● GOAL OF THE EXERCISE: Your task is to repeat each record verbatim, exactly as it was written.

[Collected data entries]
* * *

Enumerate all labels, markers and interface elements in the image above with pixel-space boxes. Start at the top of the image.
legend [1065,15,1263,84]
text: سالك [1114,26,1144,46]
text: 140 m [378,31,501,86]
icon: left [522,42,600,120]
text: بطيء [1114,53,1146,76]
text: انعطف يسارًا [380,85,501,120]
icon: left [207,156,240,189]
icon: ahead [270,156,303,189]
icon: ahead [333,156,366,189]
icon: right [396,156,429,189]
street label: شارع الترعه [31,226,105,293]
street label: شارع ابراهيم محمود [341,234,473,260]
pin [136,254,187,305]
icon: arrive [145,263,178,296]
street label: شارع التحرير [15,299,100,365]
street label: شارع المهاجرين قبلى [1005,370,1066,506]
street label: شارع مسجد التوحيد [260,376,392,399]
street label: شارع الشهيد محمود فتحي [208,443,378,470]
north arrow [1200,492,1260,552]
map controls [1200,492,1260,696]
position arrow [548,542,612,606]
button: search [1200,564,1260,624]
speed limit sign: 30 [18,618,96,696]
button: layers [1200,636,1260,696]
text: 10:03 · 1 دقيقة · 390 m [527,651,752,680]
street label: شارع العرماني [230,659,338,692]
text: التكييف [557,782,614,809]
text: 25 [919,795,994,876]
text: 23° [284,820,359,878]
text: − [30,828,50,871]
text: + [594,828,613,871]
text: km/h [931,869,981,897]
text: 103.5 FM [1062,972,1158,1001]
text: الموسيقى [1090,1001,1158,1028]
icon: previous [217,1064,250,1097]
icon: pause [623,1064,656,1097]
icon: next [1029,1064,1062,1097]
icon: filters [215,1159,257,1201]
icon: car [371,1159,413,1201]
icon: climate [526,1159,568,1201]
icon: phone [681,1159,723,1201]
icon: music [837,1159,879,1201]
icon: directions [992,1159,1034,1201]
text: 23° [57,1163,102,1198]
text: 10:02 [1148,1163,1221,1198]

* * *

● EXERCISE OUTPUT:
Enumerate all labels, markers and interface elements in the image above with pixel-space boxes. Start at the top of the image.
legend [1065,15,1263,84]
text: سالك [1114,26,1144,46]
text: 140 m [378,31,501,86]
icon: left [522,42,600,120]
text: بطيء [1114,53,1146,76]
text: انعطف يسارًا [380,85,501,120]
icon: left [207,156,240,189]
icon: ahead [270,156,303,189]
icon: ahead [333,156,366,189]
icon: right [396,156,429,189]
street label: شارع الترعه [31,226,105,293]
street label: شارع ابراهيم محمود [341,234,473,260]
pin [136,254,187,305]
icon: arrive [145,263,178,296]
street label: شارع التحرير [15,299,100,365]
street label: شارع المهاجرين قبلى [1005,370,1066,506]
street label: شارع مسجد التوحيد [260,376,392,399]
street label: شارع الشهيد محمود فتحي [208,443,378,470]
north arrow [1200,492,1260,552]
map controls [1200,492,1260,696]
position arrow [548,542,612,606]
button: search [1200,564,1260,624]
speed limit sign: 30 [18,618,96,696]
button: layers [1200,636,1260,696]
text: 10:03 · 1 دقيقة · 390 m [527,651,752,680]
street label: شارع العرماني [230,659,338,692]
text: التكييف [557,782,614,809]
text: 25 [919,795,994,876]
text: 23° [284,820,359,878]
text: − [30,828,50,871]
text: + [594,828,613,871]
text: km/h [931,869,981,897]
text: 103.5 FM [1062,972,1158,1001]
text: الموسيقى [1090,1001,1158,1028]
icon: previous [217,1064,250,1097]
icon: pause [623,1064,656,1097]
icon: next [1029,1064,1062,1097]
icon: filters [215,1159,257,1201]
icon: car [371,1159,413,1201]
icon: climate [526,1159,568,1201]
icon: phone [681,1159,723,1201]
icon: music [837,1159,879,1201]
icon: directions [992,1159,1034,1201]
text: 23° [57,1163,102,1198]
text: 10:02 [1148,1163,1221,1198]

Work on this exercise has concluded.